A person can be well-dressed and be groomed like a philanthropic professional, and at the same time be filled with ill intents inside.
This is a prime lesson I have learned after watching the 1935 James Whale film, “Bride of Frankenstein”. The critically-acclaimed movie follows the story of Victor Frankenstein’s and Dr. Pretorius’ “successful” attempt of creating a mate for the Monster. By creating a mate, it means the development of an artificial brain and the revival of a dead woman’s body.
The very intent of these scientists is a violation of moral laws and ethics. Death is a natural phenomenon, and part of the Creator’s intelligent design of the human body. Venturing on the journey of trying to defy death and create life is an absolute immorality, especially when the wonders of science are used to carry out the plan.
Why consider it immoral? Men do not have the power, or the right, to make a living creature out of somebody who is already deceased. Life is considered sacred as it is not a limitless thing. Death is the limit of life on this Earth. This is the law of nature and not men, even through the help of science, can object it. There is a God who owns life— He is the One who can give it and take it away from men. Playing God when you are not even comparable to Him is an absurd job.

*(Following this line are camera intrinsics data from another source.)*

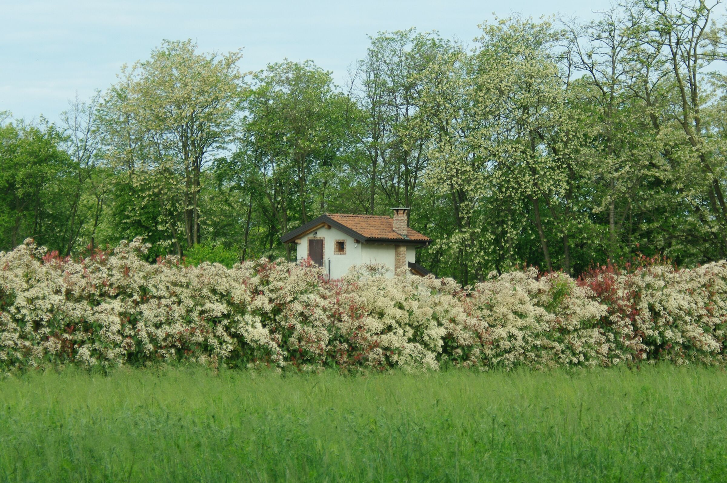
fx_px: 2420
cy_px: 242
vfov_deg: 11.4
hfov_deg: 17.1
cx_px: 364
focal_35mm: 120
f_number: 8
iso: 100
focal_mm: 80
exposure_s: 1/90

Innovation, perhaps, is what men can do. Through the aid of science and technology, the humanity can do ways on how to improve and ease daily living. However, it should be noted that what should be innovated are those things covered by our power. And certainly, life and death are not included.
A poignant reality about this concern is this: some use science and technology for purposes not adhering to that of God’s concept of innovation coming from men. And as what the film depicted, there are these beastly objectives that lie in some, if not most, scientists and inventors.